Coral relocation project from Semakau to Sisters’ Islands Marine Park completed

DHI’s marine biologists successfully transplanted over 700 coral colonies from Semakau Landfill’s lagoon to Sisters’ Islands Marine Park, following landfill expansion plans to accommodate Singapore’s waste disposal needs.

The Semakau Landfill is Singapore’s only landfill, situated offshore among the southern islands. An area at the southern tip of its lagoon – where corals had grown naturally – is slated to undergo expansion, and a project was started to conserve the corals amid developmental works.

The National Environmental Agency (NEA) commissioned a survey which recommended that 27 genera of corals in the area be conserved. NEA subsequently contracted our Singapore office to carry out the transplantation of coral communities from within the sub-tidal zone of the semi-enclosed lagoon to pre-determined recipient sites at Sisters’ Islands Marine Park. The corals needed to be moved before construction works to close the gap along the bund wall is completed.

We harvested more than 700 hard coral colonies and other species from Semakau Landfill lagoon and temporarily placed them along a nearby holding area until the one-month harvesting phase was completed. The transplanted coral community include rare slipper coral (Polyphyllia talpina), fluted giant clam (Tridacna squamosa) and the Neptune’s Cup (Cliona patera) which was thought to be extinct since 1908 and first rediscovered in Singapore in 2011 also by our marine biologists. The next three months were then spent to move and attach the harvested corals to Sisters’ Islands Marine Park. 

The coral transplantation was successfully completed on 20 January 2015. Minister of the Environment and Water Resources, Dr.
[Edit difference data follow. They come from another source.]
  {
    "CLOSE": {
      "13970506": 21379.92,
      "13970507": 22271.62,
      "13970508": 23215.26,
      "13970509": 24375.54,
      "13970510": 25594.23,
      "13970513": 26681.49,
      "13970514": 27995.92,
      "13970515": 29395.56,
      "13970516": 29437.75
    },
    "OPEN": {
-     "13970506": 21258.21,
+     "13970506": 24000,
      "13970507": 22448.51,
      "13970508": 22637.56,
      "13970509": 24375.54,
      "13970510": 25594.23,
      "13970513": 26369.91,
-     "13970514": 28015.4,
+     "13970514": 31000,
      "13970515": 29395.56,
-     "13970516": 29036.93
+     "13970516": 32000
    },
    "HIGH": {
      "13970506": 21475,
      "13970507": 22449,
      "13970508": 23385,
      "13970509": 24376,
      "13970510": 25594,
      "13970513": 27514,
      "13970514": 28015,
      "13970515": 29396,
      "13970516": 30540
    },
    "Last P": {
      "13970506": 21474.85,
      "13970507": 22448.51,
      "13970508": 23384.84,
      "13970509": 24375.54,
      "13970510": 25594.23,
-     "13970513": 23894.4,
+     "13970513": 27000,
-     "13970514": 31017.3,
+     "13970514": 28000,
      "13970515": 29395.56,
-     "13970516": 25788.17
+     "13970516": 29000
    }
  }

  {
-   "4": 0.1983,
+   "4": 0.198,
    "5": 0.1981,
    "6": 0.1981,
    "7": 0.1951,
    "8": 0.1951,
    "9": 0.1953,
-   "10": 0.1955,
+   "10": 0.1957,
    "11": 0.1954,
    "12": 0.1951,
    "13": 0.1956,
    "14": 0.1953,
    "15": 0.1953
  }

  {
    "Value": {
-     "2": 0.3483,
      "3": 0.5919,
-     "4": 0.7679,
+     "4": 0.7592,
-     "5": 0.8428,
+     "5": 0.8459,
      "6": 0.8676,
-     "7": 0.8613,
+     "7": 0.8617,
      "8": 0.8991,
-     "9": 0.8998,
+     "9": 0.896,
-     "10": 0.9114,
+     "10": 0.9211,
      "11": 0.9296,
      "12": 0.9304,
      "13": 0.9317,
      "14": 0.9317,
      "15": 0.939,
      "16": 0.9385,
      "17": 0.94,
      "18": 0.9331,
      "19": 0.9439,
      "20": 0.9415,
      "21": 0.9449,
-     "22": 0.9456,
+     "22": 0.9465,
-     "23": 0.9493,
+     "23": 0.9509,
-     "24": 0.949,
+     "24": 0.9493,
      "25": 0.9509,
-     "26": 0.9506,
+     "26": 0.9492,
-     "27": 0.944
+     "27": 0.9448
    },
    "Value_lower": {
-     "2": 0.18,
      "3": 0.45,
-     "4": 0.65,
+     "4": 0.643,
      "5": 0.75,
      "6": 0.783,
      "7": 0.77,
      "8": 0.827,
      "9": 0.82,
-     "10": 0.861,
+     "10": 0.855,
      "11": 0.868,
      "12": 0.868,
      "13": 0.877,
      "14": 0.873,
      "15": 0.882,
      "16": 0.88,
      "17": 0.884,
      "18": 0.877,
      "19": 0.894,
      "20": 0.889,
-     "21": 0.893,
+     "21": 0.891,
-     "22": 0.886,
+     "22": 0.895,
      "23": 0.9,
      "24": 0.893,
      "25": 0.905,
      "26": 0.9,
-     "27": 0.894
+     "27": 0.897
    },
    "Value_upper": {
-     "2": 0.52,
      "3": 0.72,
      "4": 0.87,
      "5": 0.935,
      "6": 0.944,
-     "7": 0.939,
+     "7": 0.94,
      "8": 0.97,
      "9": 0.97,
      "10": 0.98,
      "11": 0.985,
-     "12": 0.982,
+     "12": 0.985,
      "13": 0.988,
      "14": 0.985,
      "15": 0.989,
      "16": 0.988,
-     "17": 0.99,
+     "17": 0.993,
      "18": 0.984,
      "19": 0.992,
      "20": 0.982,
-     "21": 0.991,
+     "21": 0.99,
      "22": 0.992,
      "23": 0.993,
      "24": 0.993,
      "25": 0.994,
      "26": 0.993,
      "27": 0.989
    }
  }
Vivian Balakrishnan, handed over the last corals to DHI’s Ecological Habitats Section Head, Brian Cabrera, to mark the completion of the coral relocation.

We are now in the monitoring phase of the project, which will run until September 2015. Over the next nine months, surveys will be carried out to monitor the health and survival of the transplanted corals.
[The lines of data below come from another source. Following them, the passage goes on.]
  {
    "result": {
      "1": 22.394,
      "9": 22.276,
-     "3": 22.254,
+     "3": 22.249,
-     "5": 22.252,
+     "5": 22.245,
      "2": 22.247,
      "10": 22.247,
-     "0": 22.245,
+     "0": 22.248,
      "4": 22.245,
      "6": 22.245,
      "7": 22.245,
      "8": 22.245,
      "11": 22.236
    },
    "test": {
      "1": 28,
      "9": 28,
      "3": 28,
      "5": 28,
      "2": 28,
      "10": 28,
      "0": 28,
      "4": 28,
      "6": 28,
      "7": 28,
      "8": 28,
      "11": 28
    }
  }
‘It’s a great opportunity for DHI to be involved in this coral relocation project to showcase our capabilities in mitigating and managing any impacts to the environment due to industrial developments which nowadays are rather inevitable', says Brian Cabrera, Section Head, Ecological Habitats.

Minister of the Environment and Water Resources, Dr. Vivian Balakrishnan handing over a giant clam to DHI Singapore's Ecological Habitats Section Head, Brian Cabrera.